======== SOURCE DATA ========
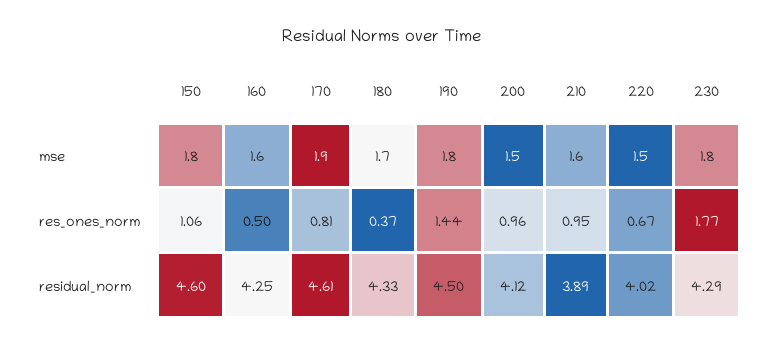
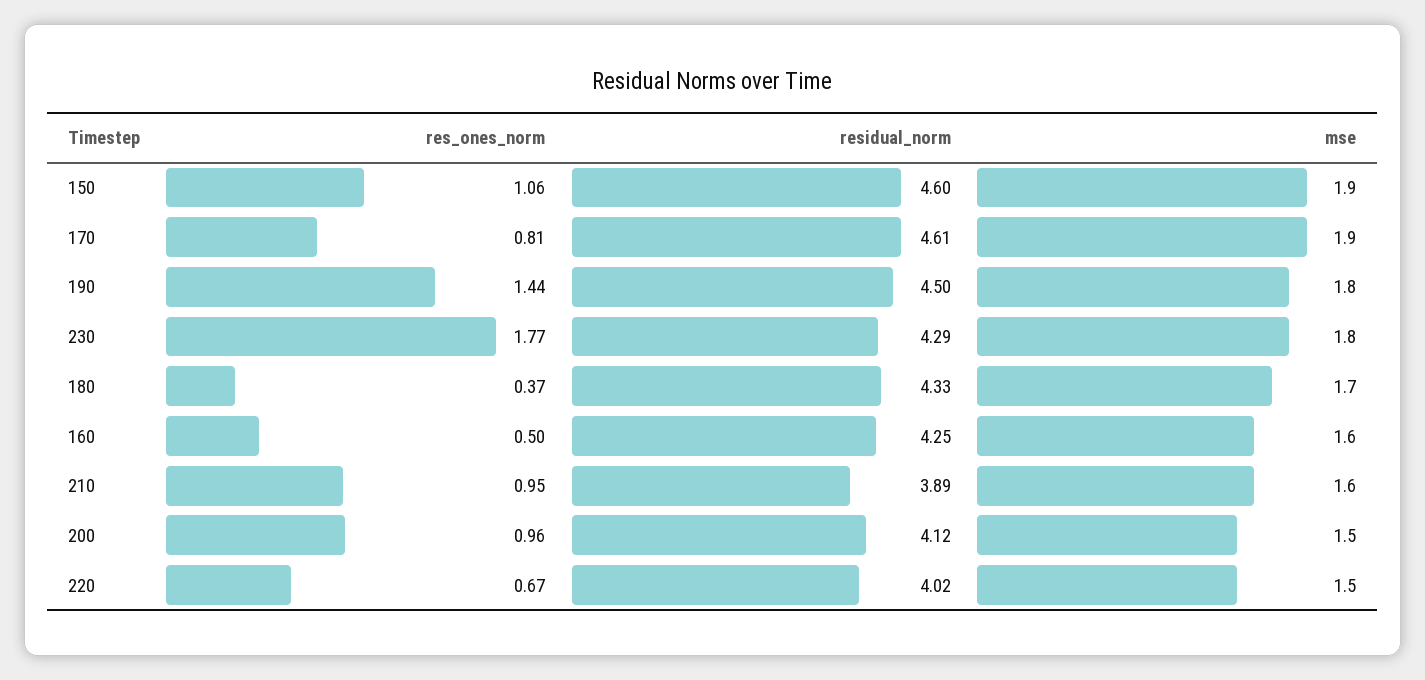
  {
    "150": {
-     "mse": 1.8,
+     "mse": 1.9,
      "res_ones_norm": 1.06,
      "residual_norm": 4.6
    },
    "160": {
      "mse": 1.6,
      "res_ones_norm": 0.5,
      "residual_norm": 4.25
    },
    "170": {
      "mse": 1.9,
      "res_ones_norm": 0.81,
      "residual_norm": 4.61
    },
    "180": {
      "mse": 1.7,
      "res_ones_norm": 0.37,
      "residual_norm": 4.33
    },
    "190": {
      "mse": 1.8,
      "res_ones_norm": 1.44,
      "residual_norm": 4.5
    },
    "200": {
      "mse": 1.5,
      "res_ones_norm": 0.96,
      "residual_norm": 4.12
    },
    "210": {
      "mse": 1.6,
      "res_ones_norm": 0.95,
      "residual_norm": 3.89
    },
    "220": {
      "mse": 1.5,
      "res_ones_norm": 0.67,
      "residual_norm": 4.02
    },
    "230": {
      "mse": 1.8,
      "res_ones_norm": 1.77,
      "residual_norm": 4.29
    }
  }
========
## EXERCISE OBJECTIVE
Print each of the records above exactly as written, leaving no picture in the copy.

## SOLUTION TO THE PROBLEM
  {
    "150": {
-     "mse": 1.8,
+     "mse": 1.9,
      "res_ones_norm": 1.06,
      "residual_norm": 4.6
    },
    "160": {
      "mse": 1.6,
      "res_ones_norm": 0.5,
      "residual_norm": 4.25
    },
    "170": {
      "mse": 1.9,
      "res_ones_norm": 0.81,
      "residual_norm": 4.61
    },
    "180": {
      "mse": 1.7,
      "res_ones_norm": 0.37,
      "residual_norm": 4.33
    },
    "190": {
      "mse": 1.8,
      "res_ones_norm": 1.44,
      "residual_norm": 4.5
    },
    "200": {
      "mse": 1.5,
      "res_ones_norm": 0.96,
      "residual_norm": 4.12
    },
    "210": {
      "mse": 1.6,
      "res_ones_norm": 0.95,
      "residual_norm": 3.89
    },
    "220": {
      "mse": 1.5,
      "res_ones_norm": 0.67,
      "residual_norm": 4.02
    },
    "230": {
      "mse": 1.8,
      "res_ones_norm": 1.77,
      "residual_norm": 4.29
    }
  }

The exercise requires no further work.